I find it sad that a grown man, who purports himself to be knowledgeable of our Constitution, is, in actuality, ignorant of one it’s greatest challenges, Texas v White.
Taken from the court’s decision; “ The Constitution, in all its provisions, looks to an indestructible Union composed of indestructible States.
When, therefore, Texas became one of the United States, she entered into an indissoluble relation. All the obligations of perpetual union, and all the guaranties of republican government in the Union, attached at once to the State. The act which consummated her admission into the Union was something more than a compact; it was the incorporation of a new member into the political body. And it was final. The union between Texas and the other States was as complete, as perpetual, and as indissoluble as the union between the original States. There was no place for reconsideration or revocation, except through revolution or through consent of the States.
Considered therefore as transactions under the Constitution, the ordinance of secession, adopted by the convention and ratified by a majority of the citizens of Texas, and all the acts of her legislature intended to give effect to that ordinance, were absolutely null. They were utterly without operation in law.”

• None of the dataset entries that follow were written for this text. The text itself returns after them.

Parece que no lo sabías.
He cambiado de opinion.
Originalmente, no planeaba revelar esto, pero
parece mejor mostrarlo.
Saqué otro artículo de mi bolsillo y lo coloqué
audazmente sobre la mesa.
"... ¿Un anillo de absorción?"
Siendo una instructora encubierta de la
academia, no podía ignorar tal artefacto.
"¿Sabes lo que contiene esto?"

Texas v. White | US Law | LII / Legal Information Institute
Again, you are 100% wrong. The states declarations of secession and subsequent actions are no more proof of actually seceding than when the unhappy offspring of a couple declares his/her “disowning” of their place in the family. Sure, they can pack up their belongings and move away, change their name even, but none of those things erases their blood bond to that family, same as states cannot remove themselves at will from the “perpetual” union described in our Constitution.